Todos os anos, em meados de abril, milhares de pessoas invadem os bosques franceses em busca daquela delicada flor branquinha, com que se costuma rechear ramalhetes, chamada gipsófila. É tradição naquele país presentear-se os amigos com ramos dessa flor no feriado de 1º de maio, Dia do Trabalho.
Inteligentemente, o Partido Comunista Francês se aproveitava desse costume para mobilizar seus militantes em torno da colheita, cuja renda revertia integralmente para os seus cofres. Segundo informações do próprio PCF, em 2004 a colheita teria produzido um milhão de pequenos vasos, que teriam gerado uma receita de Є$ 1,5 milhão de euros (R$ 5,4 milhões de reais).
Tudo muito bonito e poético, não fosse a revista francesa "Capital" resolver ouvir um especialista no cultivo de gipsófila que garantiu ser impossível colher tantas flores em tempo tão exíguo. Diante dessa informação, e depois de minuciosa investigação, reportagem de capa da edição de fevereiro de 2004 concluía que a gipsófila era, simplesmente, a mais poética das formas de se lavar dinheiro sujo.

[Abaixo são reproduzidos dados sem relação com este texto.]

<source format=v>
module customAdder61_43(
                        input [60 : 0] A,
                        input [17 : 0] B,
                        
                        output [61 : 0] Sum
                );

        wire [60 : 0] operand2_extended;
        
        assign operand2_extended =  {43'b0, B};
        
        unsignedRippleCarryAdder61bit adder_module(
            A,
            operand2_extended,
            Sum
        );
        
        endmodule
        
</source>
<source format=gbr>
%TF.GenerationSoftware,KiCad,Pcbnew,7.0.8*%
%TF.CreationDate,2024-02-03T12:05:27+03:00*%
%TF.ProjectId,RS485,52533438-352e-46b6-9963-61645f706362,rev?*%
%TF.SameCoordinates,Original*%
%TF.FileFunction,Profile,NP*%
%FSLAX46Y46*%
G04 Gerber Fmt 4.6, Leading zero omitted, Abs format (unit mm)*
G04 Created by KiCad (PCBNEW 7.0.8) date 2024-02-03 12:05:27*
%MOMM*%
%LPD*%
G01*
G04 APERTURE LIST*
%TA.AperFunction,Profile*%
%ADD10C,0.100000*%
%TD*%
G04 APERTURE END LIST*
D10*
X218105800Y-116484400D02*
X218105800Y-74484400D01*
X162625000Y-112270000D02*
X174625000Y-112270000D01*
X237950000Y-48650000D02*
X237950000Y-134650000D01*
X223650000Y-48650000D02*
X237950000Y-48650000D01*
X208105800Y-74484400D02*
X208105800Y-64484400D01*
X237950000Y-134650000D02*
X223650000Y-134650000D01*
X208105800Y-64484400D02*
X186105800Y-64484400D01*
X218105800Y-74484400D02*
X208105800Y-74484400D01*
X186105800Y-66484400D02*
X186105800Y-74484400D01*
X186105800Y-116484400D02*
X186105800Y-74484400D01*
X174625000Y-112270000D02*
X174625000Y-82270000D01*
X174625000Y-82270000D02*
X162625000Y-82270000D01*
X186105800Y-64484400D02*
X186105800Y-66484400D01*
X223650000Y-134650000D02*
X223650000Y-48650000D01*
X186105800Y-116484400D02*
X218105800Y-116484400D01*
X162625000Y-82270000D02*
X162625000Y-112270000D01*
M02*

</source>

Tipicamente francês, eu diria. Afinal, foi um conterrâneo, o moralista La Rochefoucauld, quem cunhou a famosa expressão "a hipocrisia é a homenagem que o vício presta à virtude".
Por aqui, também já houve um tempo em que o assovio da poesia e o véu da hipocrisia ocultavam os vícios, simulando a virtude. Era o tempo dos broches, das camisetas, dos bonés que, como a inocente gipsófila, funcionavam como lavanderia dos recursos amealhados em prefeituras companheiras.

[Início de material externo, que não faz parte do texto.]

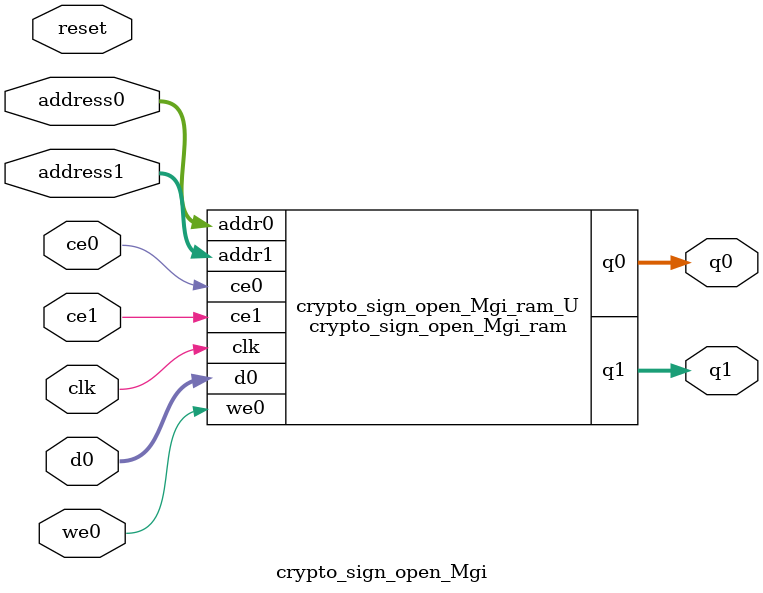
<source format=v>
`timescale 1 ns / 1 ps
module crypto_sign_open_Mgi_ram (addr0, ce0, d0, we0, q0, addr1, ce1, q1,  clk);

parameter DWIDTH = 8;
parameter AWIDTH = 5;
parameter MEM_SIZE = 32;

input[AWIDTH-1:0] addr0;
input ce0;
input[DWIDTH-1:0] d0;
input we0;
output reg[DWIDTH-1:0] q0;
input[AWIDTH-1:0] addr1;
input ce1;
output reg[DWIDTH-1:0] q1;
input clk;

(* ram_style = "distributed" *)reg [DWIDTH-1:0] ram[0:MEM_SIZE-1];




always @(posedge clk)  
begin 
    if (ce0) begin
        if (we0) 
            ram[addr0] <= d0; 
        q0 <= ram[addr0];
    end
end


always @(posedge clk)  
begin 
    if (ce1) begin
        q1 <= ram[addr1];
    end
end


endmodule

`timescale 1 ns / 1 ps
module crypto_sign_open_Mgi(
    reset,
    clk,
    address0,
    ce0,
    we0,
    d0,
    q0,
    address1,
    ce1,
    q1);

parameter DataWidth = 32'd8;
parameter AddressRange = 32'd32;
parameter AddressWidth = 32'd5;
input reset;
input clk;
input[AddressWidth - 1:0] address0;
input ce0;
input we0;
input[DataWidth - 1:0] d0;
output[DataWidth - 1:0] q0;
input[AddressWidth - 1:0] address1;
input ce1;
output[DataWidth - 1:0] q1;



crypto_sign_open_Mgi_ram crypto_sign_open_Mgi_ram_U(
    .clk( clk ),
    .addr0( address0 ),
    .ce0( ce0 ),
    .we0( we0 ),
    .d0( d0 ),
    .q0( q0 ),
    .addr1( address1 ),
    .ce1( ce1 ),
    .q1( q1 ));

endmodule


</source>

Hoje, porém, os escrúpulos foram mandados às favas, optando-se pelo cinismo debochado, pelo escracho escancarado, pela esculhambação desabrida. Não há mais preocupação sequer com as aparências, apenas com os resultados.
A eleição presidencial deste ano teve uma escandalosa quantidade de vícios que macularam o processo eleitoral, distribuindo benesses claramente programadas e agendadas com esse objetivo.
Ou terá sido coincidência que, depois de três anos de reajustes pífios, a elevação do salário mínimo este ano tenha sido de 16,7% para uma inflação de cerca de 5%?
Ou terá sido coincidência a antecipação para setembro do pagamento de metade do 13º salário dos aposentados e pensionistas do INSS?
Ou terá sido coincidência a concessão de reajustes a mais de 110 mil servidores públicos, a um custo de R$ 5,2 bilhões, inclusive atropelando critérios como o da equivalência salarial com o setor privado?
Ou terá sido coincidência a ampliação do Bolsa-Família, cujo número de beneficiárias passou de 8,3 milhões para 11,1 milhões só neste ano?
Pelo andar da carruagem, parece que todos esses malfeitos, além das doações ilegais, serão perdoados pelos nossos tribunais, impondo-nos mais 4 longos anos de desgoverno. Mas que fique bem claro que o que se praticou nessa campanha foi o velho “é dando que se recebe”, o carcomido jabaculê, vulgo jabá, fantasiados de "tudo pelo social".
Voltando aos franceses, era neles que pensava o guru petista Carlito Maia quando dizia "quando a esquerda começa a contar dinheiro, converte-se em direita". Felizmente, seis meses antes do início da era Lula ele preferiu juntar-se aos seus velhos amigos Henfil e Betinho. Privou-se do desconforto de ver confirmadas as suas imprecações contra a esquerda francesa justamente pelas mãos dos seus fiéis companheiros, a quem doara a criação do slogan “oPTei”.
Se vivo fosse, certamente desoptaria, por coerência e aversão à hipocrisia.